Mortality and survival in idiopathic pulmonary fibrosis: a systematic review and meta-analysis
- PMID: 35295232
- PMCID: PMC8918939
- DOI: 10.1183/23120541.00591-2021
Mortality and survival in idiopathic pulmonary fibrosis: a systematic review and meta-analysis
Abstract
Background: There are substantial advances in diagnosis and treatment for idiopathic pulmonary fibrosis (IPF), but without much evidence available on recent mortality and survival trends.
Methods: A narrative synthesis approach was used to investigate the mortality trends, then meta-analyses for survival trends were carried out based on various time periods.

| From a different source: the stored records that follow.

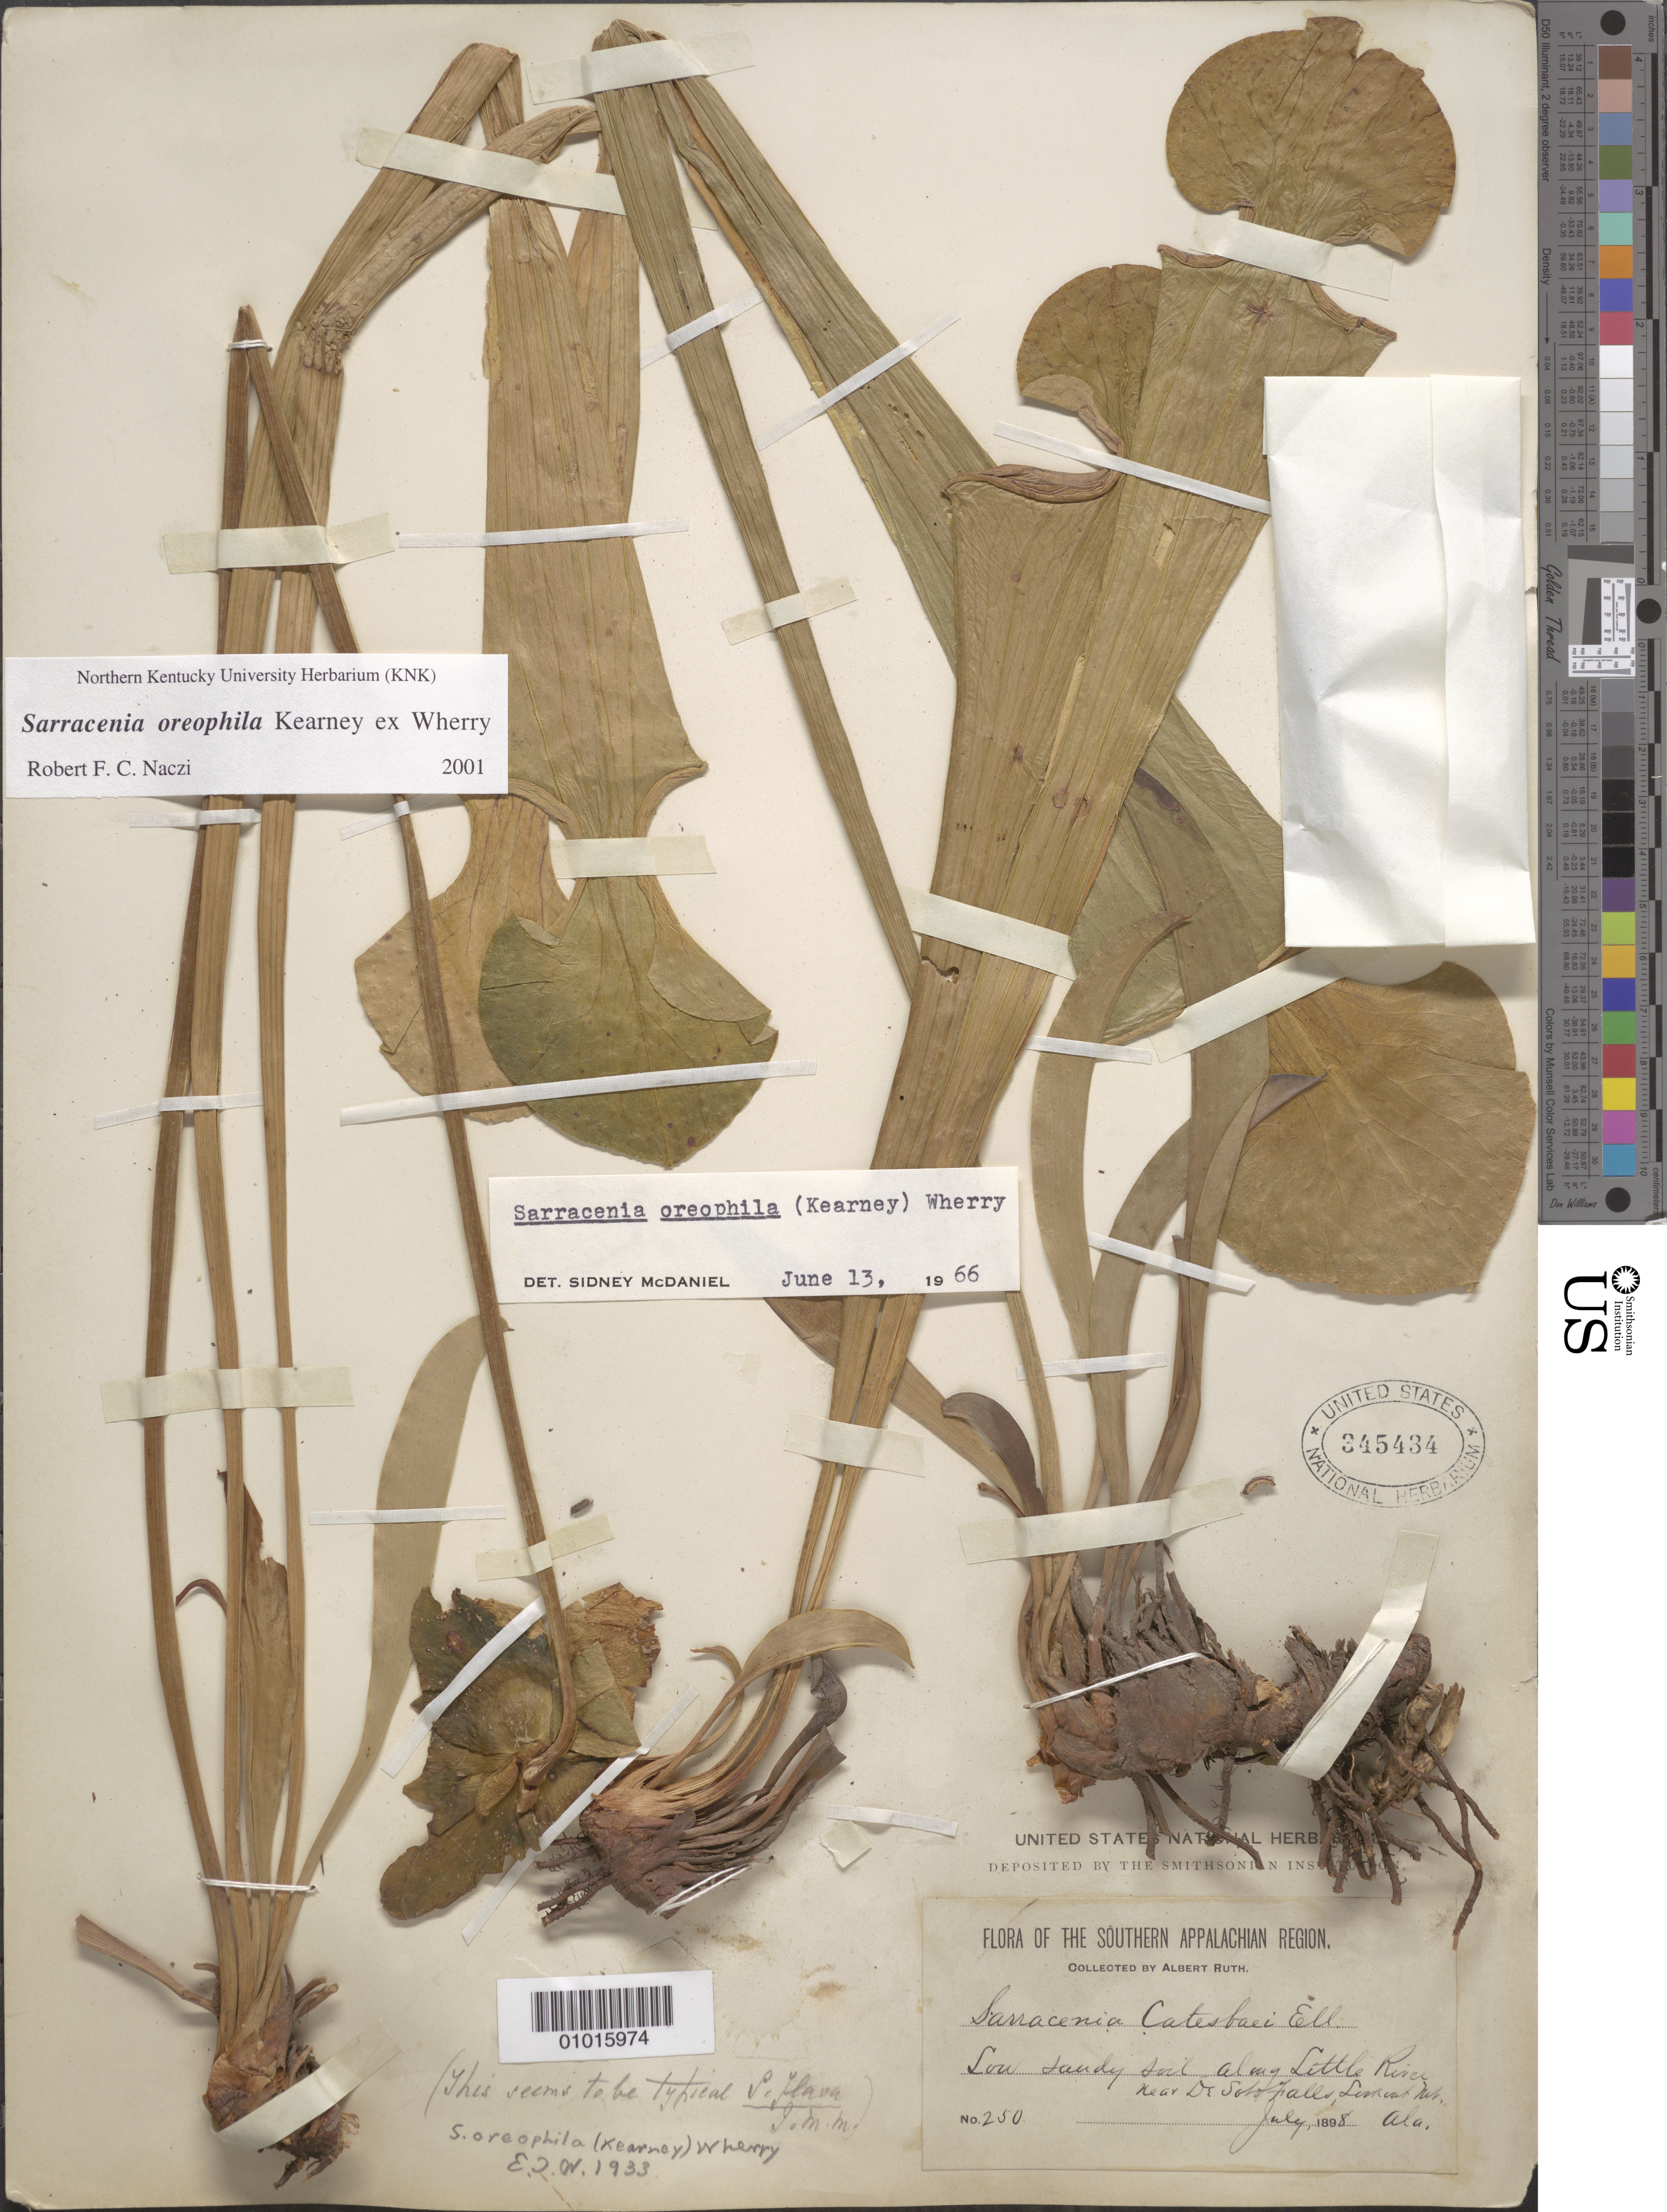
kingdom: Plantae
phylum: Tracheophyta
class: Magnoliopsida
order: Ericales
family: Sarraceniaceae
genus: Sarracenia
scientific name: Sarracenia oreophila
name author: Kearney ex Wherry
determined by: Naczi, R. F. C.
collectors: A. Ruth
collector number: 250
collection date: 1898-07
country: United States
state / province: Alabama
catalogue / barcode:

Results: Six studies reported the mortality data for IPF in 22 countries, and 62 studies (covering 63 307 patients from 20 countries) reported survival data for IPF. Age-standardised mortality for IPF varied from ∼0.5 to ∼12 per 100 000 population per year after year 2000. There were increased mortality trends for IPF in Australia, Brazil, Belgium, Canada, Czech Republic, Finland, France, Germany, Hungary, Italy, Lithuania, the Netherlands, Poland, Portugal, Spain, Sweden and UK, while Austria, Croatia, Denmark, Romania and the USA showed decreased mortality trends. The overall 3-year and 5-year cumulative survival rates (CSRs) were 61.8% (95% CI 58.7-64.9; I2=97.1%) and 45.6% (95% CI 41.5-49.7; I2=97.7%), respectively. Prior to 2010, the pooled 3-year CSR was 59.9% (95% CI 55.8-64.1; I2=95.8%), then not significantly (p=0.067) increased to 66.2% (95% CI 62.9-69.5; I2=92.6%) in the 2010s decade. After excluding three studies in which no patients received antifibrotics after year 2010, the pooled 3-year CSRs significantly (p=0.039) increased to 67.4% (95% CI 63.9-70.9; I2=93.1%) in the 2010s decade.
Discussion: IPF is a diagnosis associated with high mortality. There was no observed increasing survival trend for patients with IPF before year 2010, with then a switch to an improvement, which is probably multifactorial.
Copyright ©The authors 2022.
Conflict of interest statement
Conflict of interest: T.J. Corte reports grants, personal fees and nonfinancial support from Boehringer Ingelheim and Hoffman La Rochel grants and personal fees from Bristol Myers Squibb; grants from Avalyn Pharma and Biogen; and personal fees from Promedior, outside the submitted work. A.K.Y. Teoh reports conference fees from Boehringer Ingelheim and speaker fees from Roche outside the submitted work. The other co-authors declare no competing interests.